DocketNumber: Appeal, 114
Citation Numbers: 84 Pa. Super. 130, 1924 Pa. Super. LEXIS 231
Judges: Orlady, Porter, Henderson, Trexler, Keller, Linn, Gawthrop
Filed Date: 10/17/1924
Status: Precedential
Modified Date: 11/14/2024
Opinion by
This was an action of trespass. The court below directed a nonsuit and, from its refusal to take it off, comes this appeal. The plaintiff’s statement averred that on February 26, '1921, defendant, by its duly authorized agent, delivered to plaintiff a policy of insurance of the London Assurance Corporation, insuring plaintiff’s automobile in the amount of $4,000 against loss by theft and fire; that, on December 3, 1921, while the policy was in force, the automobile was stolen; that defendant, some time previous to December 3, 1921, without the knowledge, consent, approval or ratification of plaintiff, wilfully and tortiously, cancelled the policy and substituted therefor another policy of insurance dated November . 30, 1921, in the Palatine Insurance Company, Ltd., of London, purporting to insure the automobile in the sum of $3,500 against loss by theft and fire; that, immediately after the automobile was stolen, due notice and proof of loss was furnished defendant, agent for the London Assurance Corporation; whereupon, that company informed plaintiff that its policy was cancelled and refused to pay him anything thereunder ; and that plaintiff received from the Palatine Insurance Company, Ltd., which issued the second policy, the sum of $3,500. The suit was for $500, the difference between the amount of the first and second policies. The affidavit of defense denied that defendant cancelled the first-mentioned policy and averred that the company itself cancelled the policy by virtue of the right given *132 by the terms thereof. It was admitted that defendant obtained the second policy for plaintiff.
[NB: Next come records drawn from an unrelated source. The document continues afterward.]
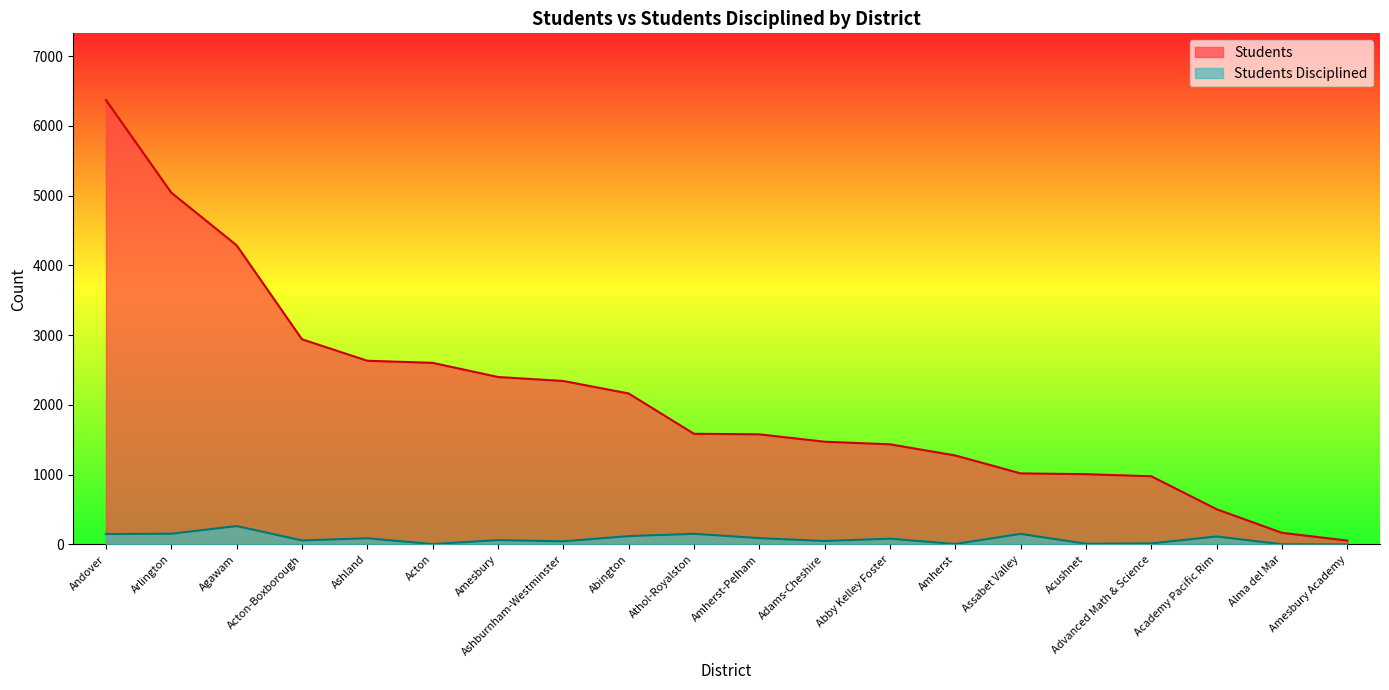

At Agawam, list the series in order from smallest to largest.

Students Disciplined, Students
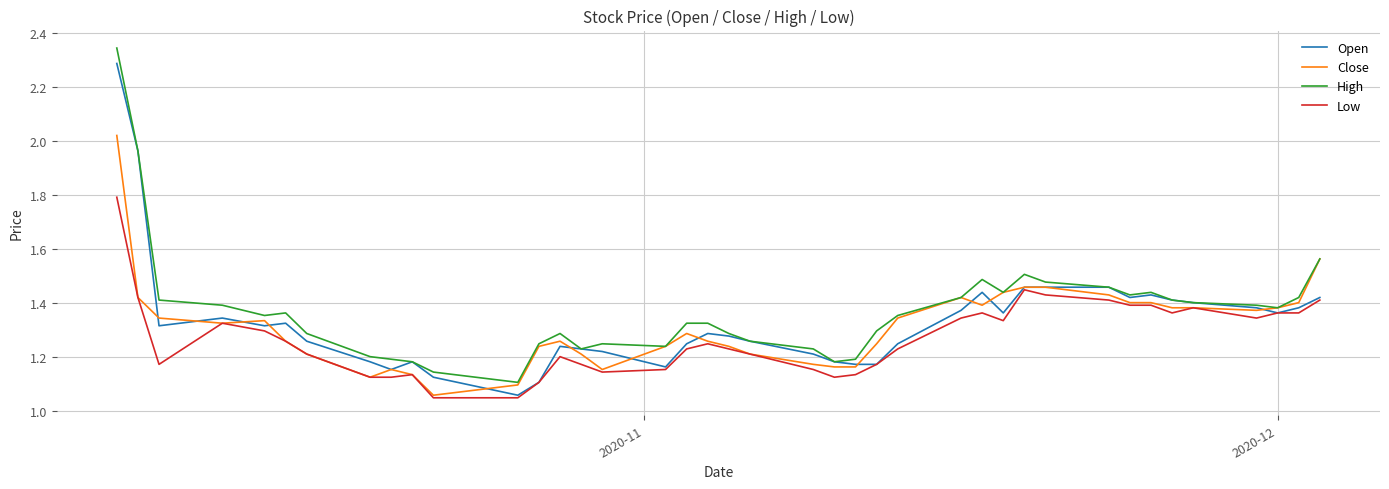

How many lines are shown in the chart?

4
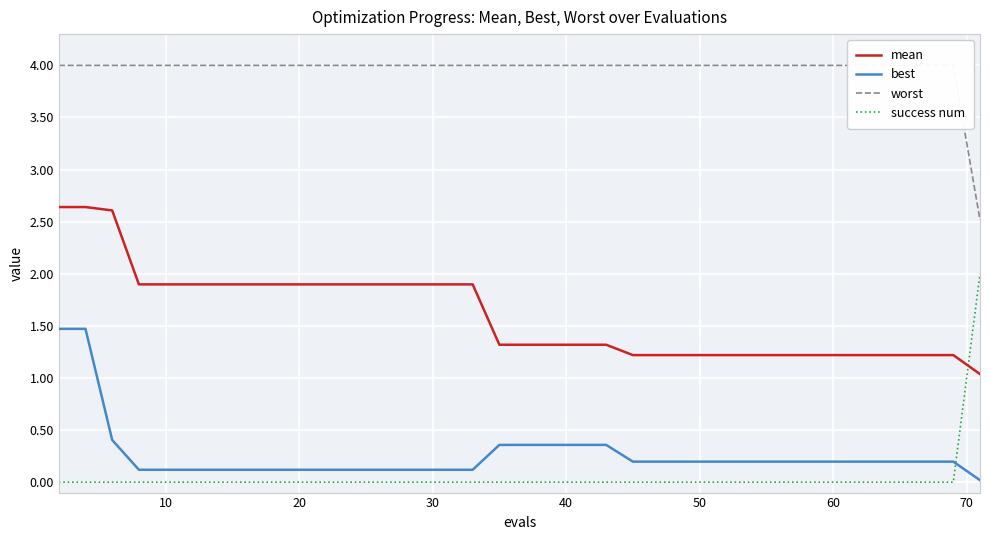

What are all the series names shown in the legend?

mean, best, worst, success num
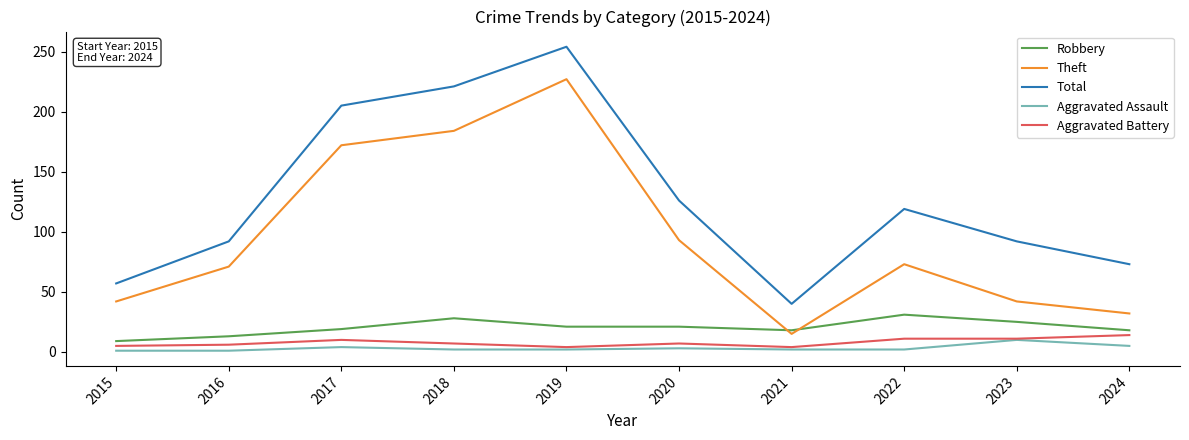

Which category has the highest value in the Theft series?

2019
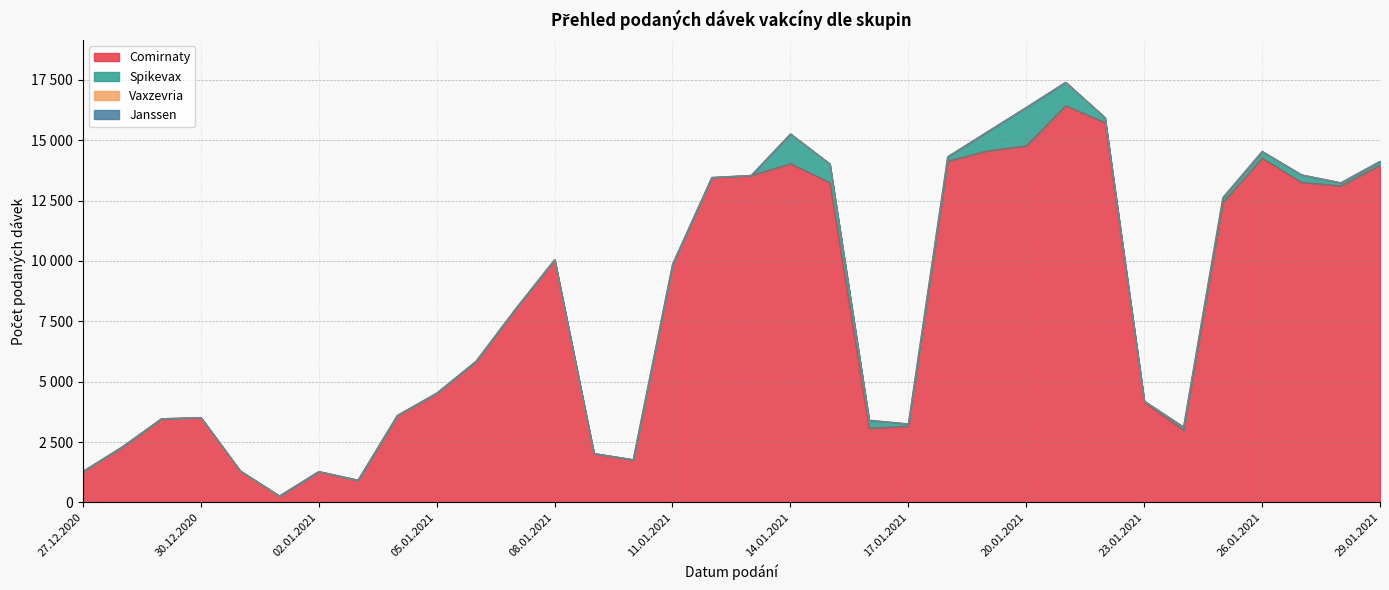

How many categories are shown in the chart?

34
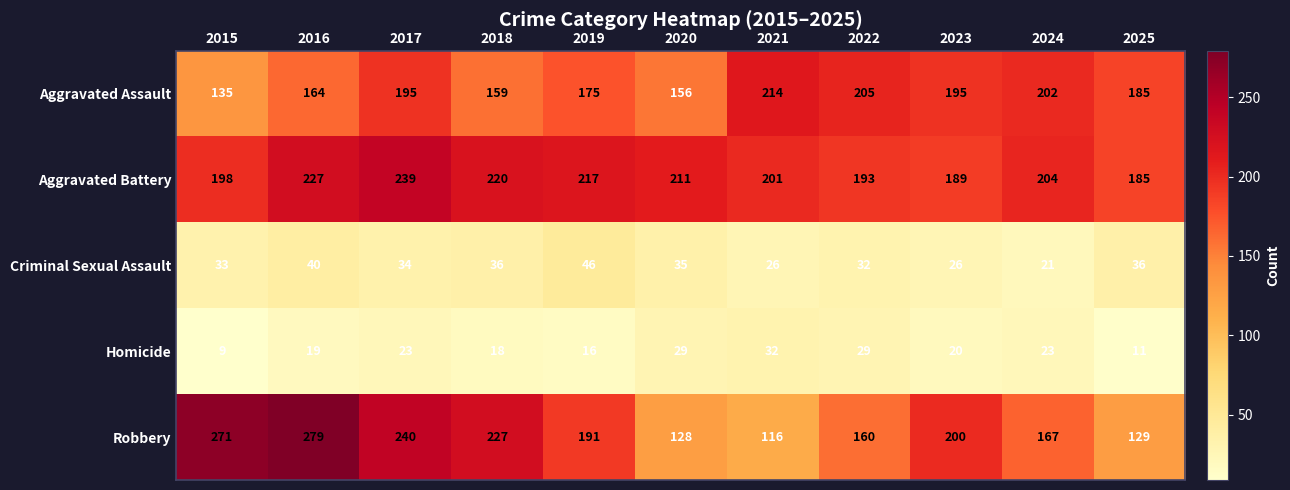

At how many categories does at least one series exceed 100?

11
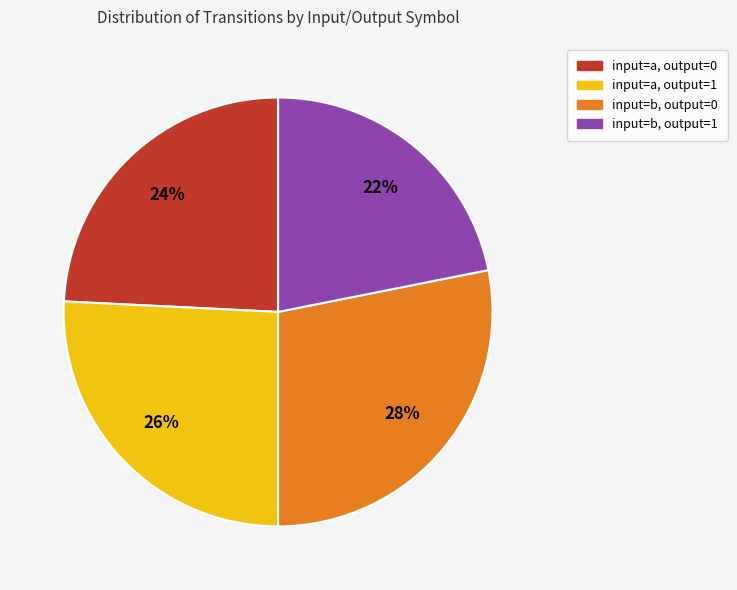

To the nearest percent, what percentage of the pie is input=a, output=1?

26%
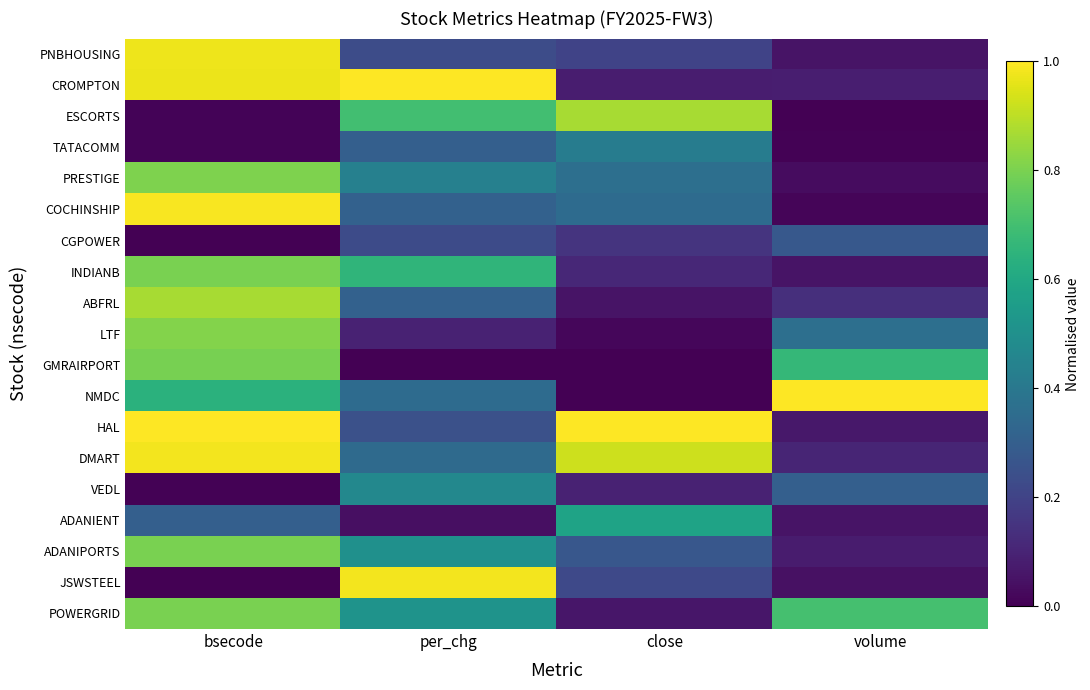

How many series are shown in this chart?

19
There was no obligation or duty on the part of defendant to secure the second policy for plaintiff. Its act in securing that policy was a pure gratuity. If the company Avhich issued the first policy undertook to cancel it without giving the insured the notice required by its terms, the remedy of the insured was against that company for any loss which he sustained. The fact that defendant knew of the cancellation and secured another policy for plaintiff for $500 less than the face of the first policy, establishes no basis for holding defendant liable in the circumstances.- The fact that defendant secured the first policy for plaintiff did not make it the agent of plaintiff to keep him insured. The agency terminated when the first policy was delivered. The learned trial judge was clearly right in directing the nonsuit.
The assignments of error are overruled, and the judgment is affirmed.